Problem description - With the line containing "left hip: (70, 420)" as the start and the line containing "right ankle: (2, 432)" as the end, transcribe that span of the entries below exactly, including both.

Provided entries -
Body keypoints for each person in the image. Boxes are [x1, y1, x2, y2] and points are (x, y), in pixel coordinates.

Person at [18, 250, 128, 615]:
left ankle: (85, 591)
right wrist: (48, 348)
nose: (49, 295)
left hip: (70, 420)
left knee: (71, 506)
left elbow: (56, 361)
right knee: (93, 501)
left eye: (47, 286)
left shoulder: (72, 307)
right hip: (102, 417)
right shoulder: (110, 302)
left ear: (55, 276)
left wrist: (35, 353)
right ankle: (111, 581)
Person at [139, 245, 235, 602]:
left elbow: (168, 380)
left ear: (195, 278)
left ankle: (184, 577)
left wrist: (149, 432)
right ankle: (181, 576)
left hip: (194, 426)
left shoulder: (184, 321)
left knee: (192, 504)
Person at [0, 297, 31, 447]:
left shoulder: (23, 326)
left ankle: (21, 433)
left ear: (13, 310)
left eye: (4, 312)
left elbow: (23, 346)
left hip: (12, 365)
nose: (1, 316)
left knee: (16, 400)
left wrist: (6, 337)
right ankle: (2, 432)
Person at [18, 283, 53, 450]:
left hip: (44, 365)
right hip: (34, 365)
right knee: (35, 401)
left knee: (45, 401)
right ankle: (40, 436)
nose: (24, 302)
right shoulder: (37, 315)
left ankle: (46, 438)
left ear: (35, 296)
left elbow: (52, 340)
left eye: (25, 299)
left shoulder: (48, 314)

* * *

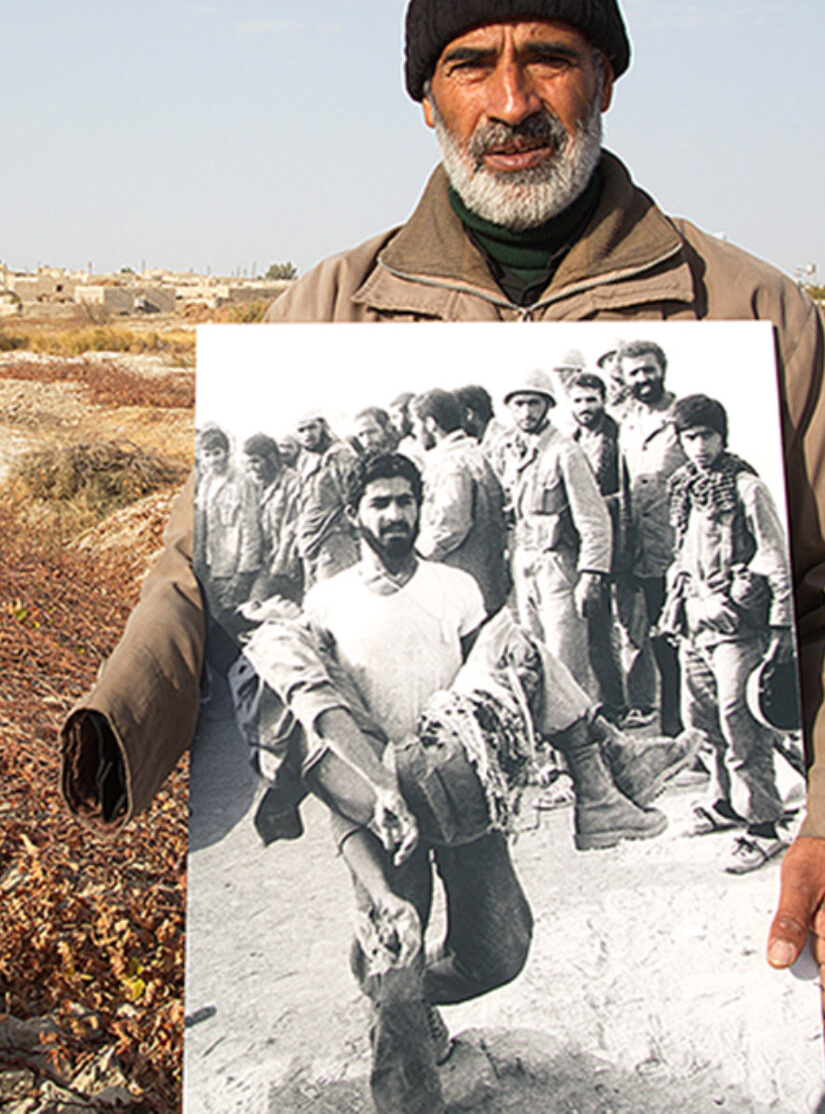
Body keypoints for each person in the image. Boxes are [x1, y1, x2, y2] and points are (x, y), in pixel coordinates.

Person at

--

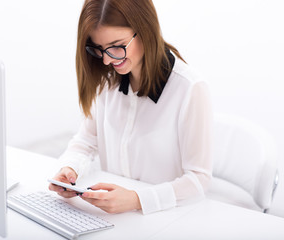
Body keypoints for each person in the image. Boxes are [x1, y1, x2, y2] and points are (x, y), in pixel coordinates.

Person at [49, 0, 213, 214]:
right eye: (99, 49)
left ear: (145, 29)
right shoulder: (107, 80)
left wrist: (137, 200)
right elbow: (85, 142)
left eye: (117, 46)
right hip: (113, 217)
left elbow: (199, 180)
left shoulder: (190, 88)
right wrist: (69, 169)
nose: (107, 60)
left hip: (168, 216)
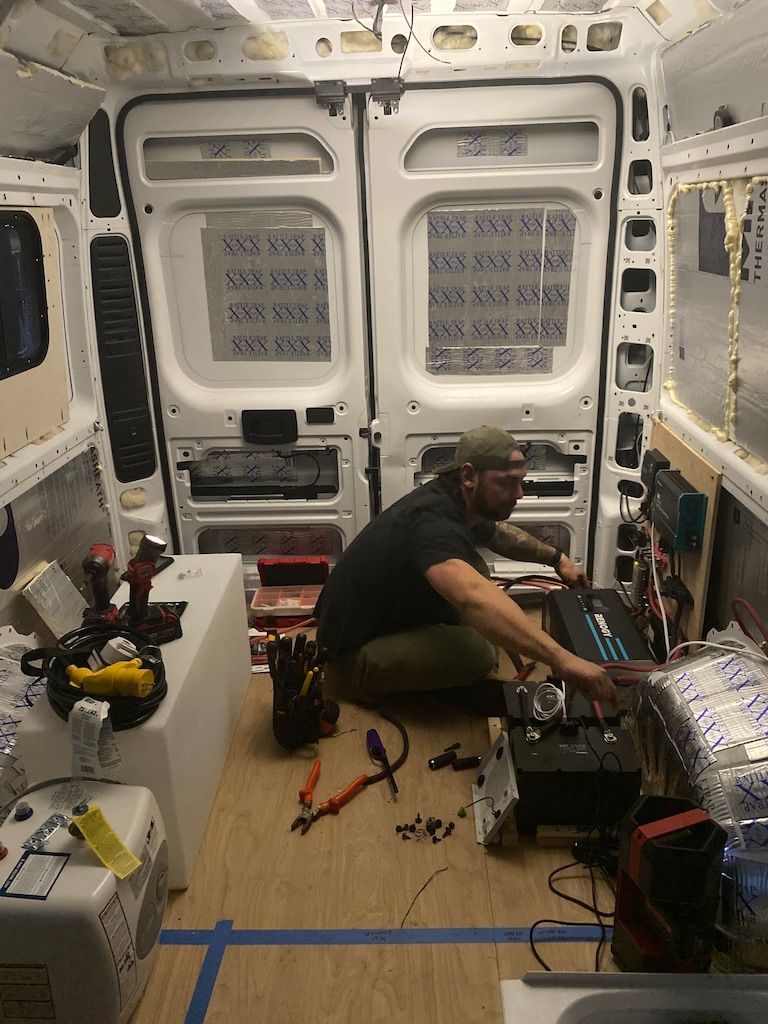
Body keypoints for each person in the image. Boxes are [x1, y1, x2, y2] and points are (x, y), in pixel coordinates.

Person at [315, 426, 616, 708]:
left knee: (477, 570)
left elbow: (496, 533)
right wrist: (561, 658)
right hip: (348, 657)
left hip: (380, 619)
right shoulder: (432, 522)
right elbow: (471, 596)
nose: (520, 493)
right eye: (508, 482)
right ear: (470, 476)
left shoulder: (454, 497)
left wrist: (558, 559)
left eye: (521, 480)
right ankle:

Solution to this task -
left hip: (70, 420)
left knee: (71, 506)
left elbow: (56, 361)
right knee: (93, 501)
left eye: (47, 286)
left shoulder: (72, 307)
right hip: (102, 417)
right shoulder: (110, 302)
left ear: (55, 276)
left wrist: (35, 353)
right ankle: (111, 581)
Person at [139, 245, 235, 602]:
left elbow: (168, 380)
left ear: (195, 278)
left ankle: (184, 577)
left wrist: (149, 432)
right ankle: (181, 576)
left hip: (194, 426)
left shoulder: (184, 321)
left knee: (192, 504)
Person at [0, 297, 31, 447]:
left shoulder: (23, 326)
left ankle: (21, 433)
left ear: (13, 310)
left eye: (4, 312)
left elbow: (23, 346)
left hip: (12, 365)
nose: (1, 316)
left knee: (16, 400)
left wrist: (6, 337)
right ankle: (2, 432)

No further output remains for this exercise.